Cette mesure vise donc à instaurer une certaine publicité aux écarts de salaire internes à une entreprise et à leur évolution afin que cette information publique pousse les sociétés à se montrer raisonnables dans l’évolution de l’échelle des salaires.

Les indicateurs donnés aux élus du personnel

Rappelons que les élus du personnel disposent déjà de certaines informations sur les salaires de l’entreprise.

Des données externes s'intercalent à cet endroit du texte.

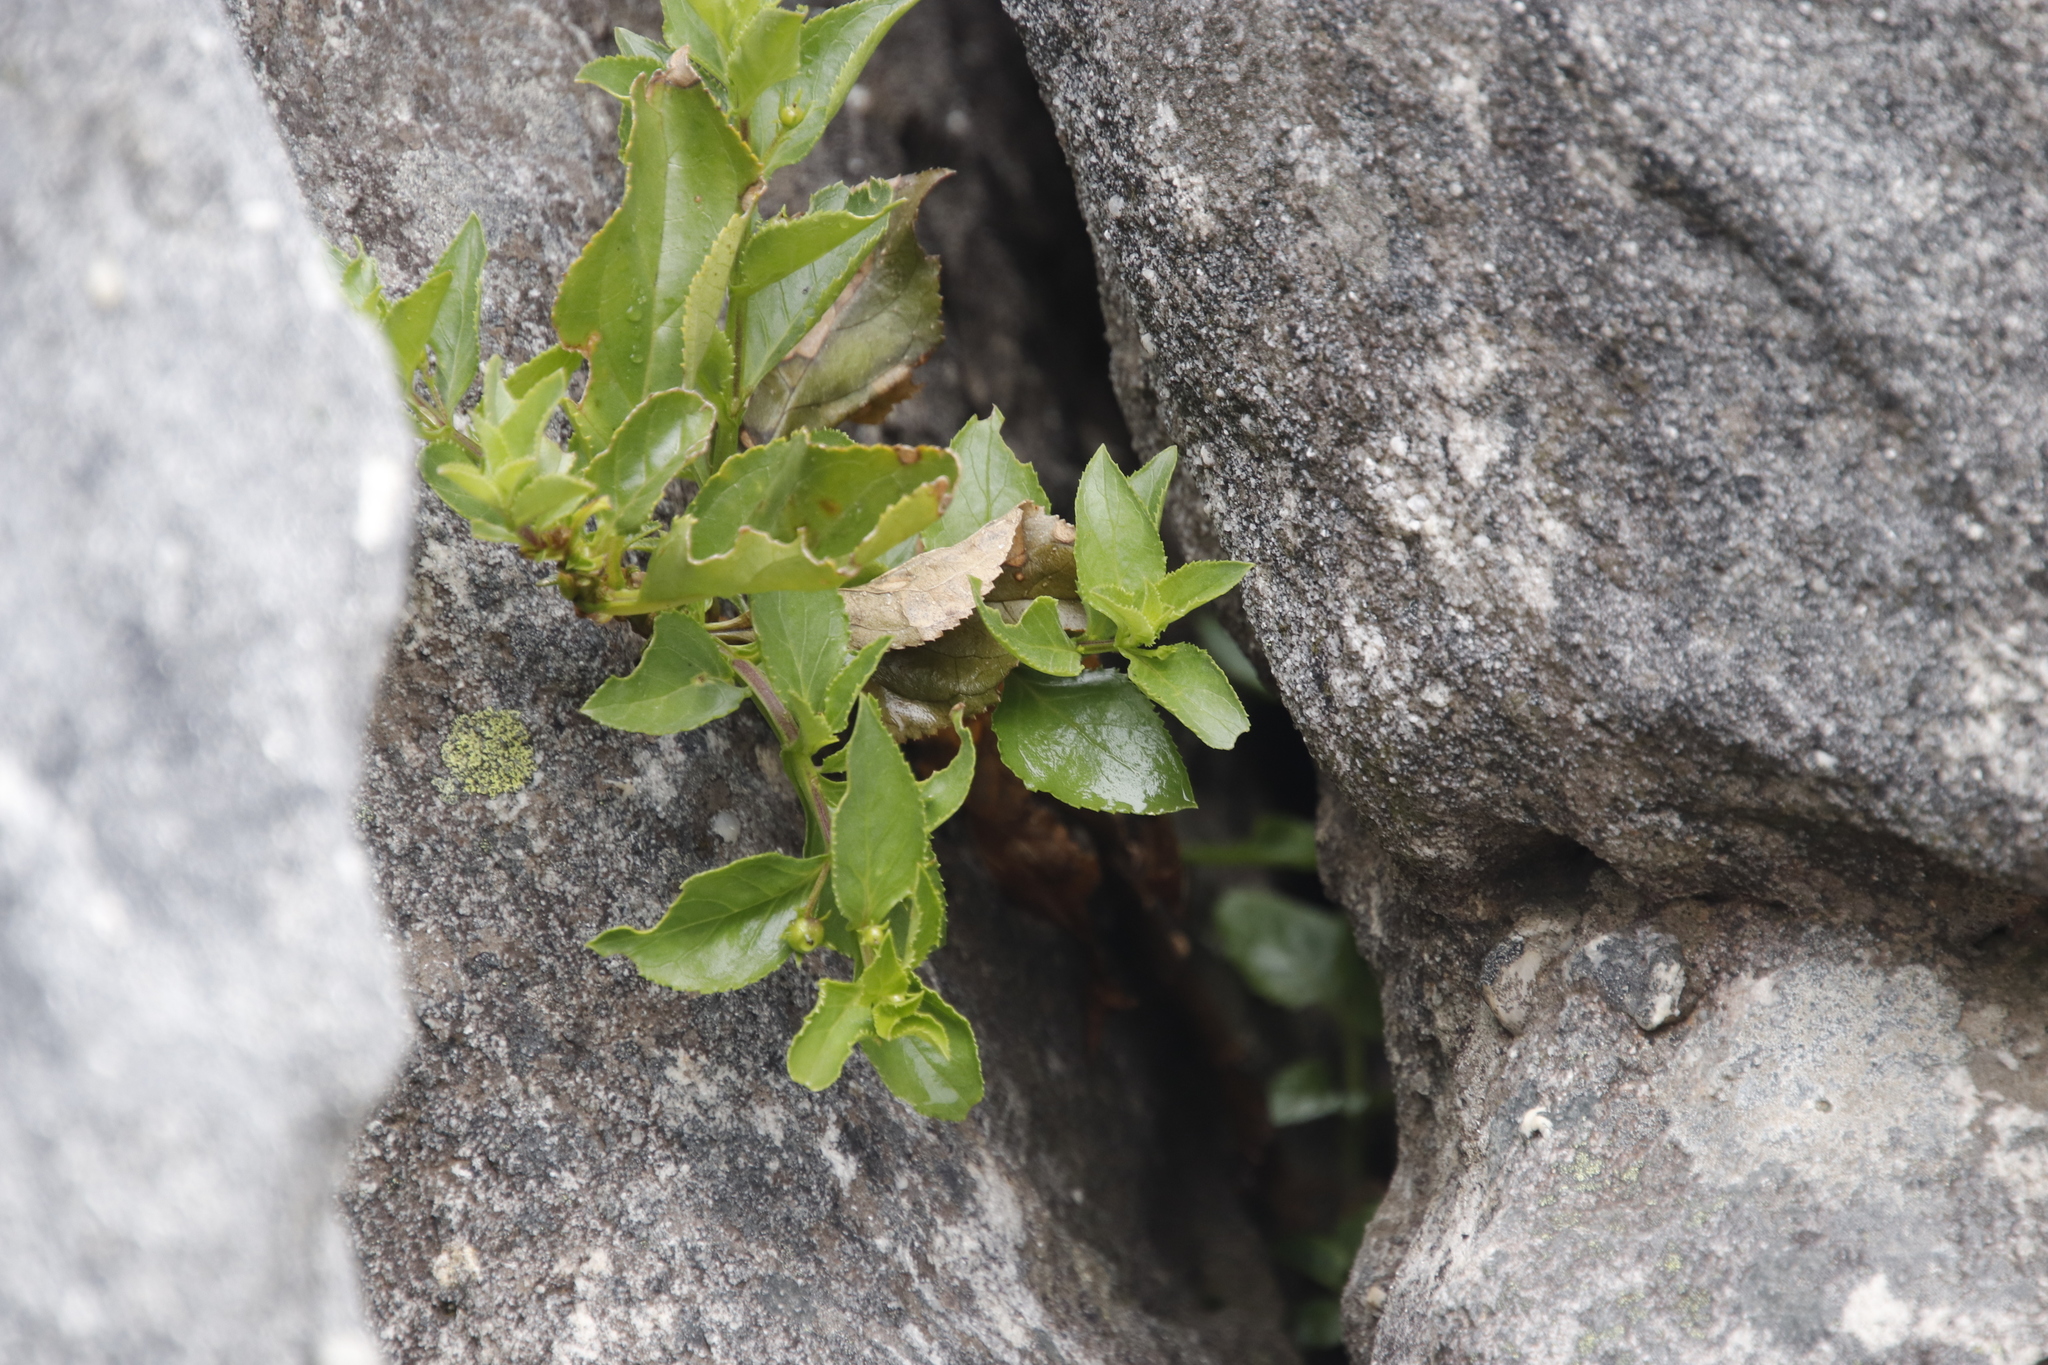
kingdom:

En effet, dans les entreprises d’au moins 300 salariés doivent figurer dans la la base de données économiques et sociales (BDES) des éléments comme :

  • la rémunération moyenne ou médiane mensuelle par tranche d’âge;
  • le nombre de femmes dans les dix plus hautes rémunérations;
  • l’évolution des rémunérations salariales;
  • le montant global des dix rémunérations les plus élevées;
  • le rapport entre la moyenne des rémunérations des 10% des salariés touchant les rémunérations les plus élevées et celle correspondant au 10% des salariés touchant les rémunérations les moins élevées, les entreprises pouvant toutefois préférer à cet indicateur « le rapport entre la moyenne des rémunérations des cadres ou assimilés (y compris supérieurs ou dirigeants) et la moyenne des rémunérations des ouvriers non qualifiés ou assimilés (lire notre article sur la BDES à partir de 300 salariés).

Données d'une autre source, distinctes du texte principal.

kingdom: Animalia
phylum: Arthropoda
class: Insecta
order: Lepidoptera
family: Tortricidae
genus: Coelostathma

Précisons que les informations exigées des entreprises de moins de 300 salariés sont moins nombreuses, l’évolution de la structure et du montants des salaires ayant par exemple disparu de la dernière réécriture du décret sur la BDES (lire notre article sur la BDES sous le seuil de 300 salariés).

Local syndical : surenchère à la baisse ?

L’amendement a été retiré en commission mais la députée LREM Cendra Motin, qui en est l’auteur, pourrait, selon le journal Capital, le redéposer dans l’hémicycle fin septembre : ce texte vise à permettre à toute entreprise de moins de 1 000 salariés qui met à la disposition des syndicats un espace en ligne sur l’intranet de la société de ne plus avoir l’obligation de mettre à dispositions des syndicats des locaux. « Dans les entreprises de moins de mille salariés, si l’accord d’entreprise le prévoit et dans des conditions fixées par ce même accord, la mise à disposition des sections syndicales d’un espace numérique situé sur l’intranet de l’entreprise, dédié à l’expression de chaque syndicat et convenant à l’exercice de la mission de leurs délégués, satisfait à l’obligation de l’article L.2142-8« , est-il dit dans PDF iconcet amendement. A suivre donc. On sait que le projet de loi Pacte entend déjà relever de 200 à 250 salariés le seuil d’effectif à partir duquel une entreprise doit mettre en place un local syndical. Cette mesure concernerait, selon l’étude de l’impact du projet, environ 1 600 entreprises.